The entries below should be transcribed exactly, every one of them.

════

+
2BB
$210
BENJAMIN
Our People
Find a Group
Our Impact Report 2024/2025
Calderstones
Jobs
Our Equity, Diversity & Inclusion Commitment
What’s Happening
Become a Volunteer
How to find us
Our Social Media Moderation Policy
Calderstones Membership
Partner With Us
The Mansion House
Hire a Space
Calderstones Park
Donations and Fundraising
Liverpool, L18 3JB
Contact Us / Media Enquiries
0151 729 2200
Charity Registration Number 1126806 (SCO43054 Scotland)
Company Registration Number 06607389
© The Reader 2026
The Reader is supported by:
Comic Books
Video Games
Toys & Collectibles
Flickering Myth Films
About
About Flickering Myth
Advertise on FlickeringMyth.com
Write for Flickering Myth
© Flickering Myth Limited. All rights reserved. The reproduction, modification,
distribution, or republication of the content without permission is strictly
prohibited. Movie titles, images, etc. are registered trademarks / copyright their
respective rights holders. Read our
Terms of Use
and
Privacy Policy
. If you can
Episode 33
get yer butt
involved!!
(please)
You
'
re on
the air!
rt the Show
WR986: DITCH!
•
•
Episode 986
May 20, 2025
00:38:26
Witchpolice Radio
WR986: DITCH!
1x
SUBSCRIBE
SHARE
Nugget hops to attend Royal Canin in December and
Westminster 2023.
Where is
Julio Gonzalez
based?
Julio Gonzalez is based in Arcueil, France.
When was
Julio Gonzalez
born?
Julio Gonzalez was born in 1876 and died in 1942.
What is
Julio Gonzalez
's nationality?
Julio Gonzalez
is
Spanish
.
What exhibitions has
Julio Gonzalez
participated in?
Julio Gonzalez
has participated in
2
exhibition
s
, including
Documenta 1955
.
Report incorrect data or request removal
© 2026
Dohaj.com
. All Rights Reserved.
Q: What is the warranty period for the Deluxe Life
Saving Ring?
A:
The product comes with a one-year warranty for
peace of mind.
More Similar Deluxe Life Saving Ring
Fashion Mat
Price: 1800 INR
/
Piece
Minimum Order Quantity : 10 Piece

════

Solution below:
+
2BB
$210
BENJAMIN
Our People
Find a Group
Our Impact Report 2024/2025
Calderstones
Jobs
Our Equity, Diversity & Inclusion Commitment
What’s Happening
Become a Volunteer
How to find us
Our Social Media Moderation Policy
Calderstones Membership
Partner With Us
The Mansion House
Hire a Space
Calderstones Park
Donations and Fundraising
Liverpool, L18 3JB
Contact Us / Media Enquiries
0151 729 2200
Charity Registration Number 1126806 (SCO43054 Scotland)
Company Registration Number 06607389
© The Reader 2026
The Reader is supported by:
Comic Books
Video Games
Toys & Collectibles
Flickering Myth Films
About
About Flickering Myth
Advertise on FlickeringMyth.com
Write for Flickering Myth
© Flickering Myth Limited. All rights reserved. The reproduction, modification,
distribution, or republication of the content without permission is strictly
prohibited. Movie titles, images, etc. are registered trademarks / copyright their
respective rights holders. Read our
Terms of Use
and
Privacy Policy
. If you can
Episode 33
get yer butt
involved!!
(please)
You
'
re on
the air!
rt the Show
WR986: DITCH!
•
•
Episode 986
May 20, 2025
00:38:26
Witchpolice Radio
WR986: DITCH!
1x
SUBSCRIBE
SHARE
Nugget hops to attend Royal Canin in December and
Westminster 2023.
Where is
Julio Gonzalez
based?
Julio Gonzalez is based in Arcueil, France.
When was
Julio Gonzalez
born?
Julio Gonzalez was born in 1876 and died in 1942.
What is
Julio Gonzalez
's nationality?
Julio Gonzalez
is
Spanish
.
What exhibitions has
Julio Gonzalez
participated in?
Julio Gonzalez
has participated in
2
exhibition
s
, including
Documenta 1955
.
Report incorrect data or request removal
© 2026
Dohaj.com
. All Rights Reserved.
Q: What is the warranty period for the Deluxe Life
Saving Ring?
A:
The product comes with a one-year warranty for
peace of mind.
More Similar Deluxe Life Saving Ring
Fashion Mat
Price: 1800 INR
/
Piece
Minimum Order Quantity : 10 Piece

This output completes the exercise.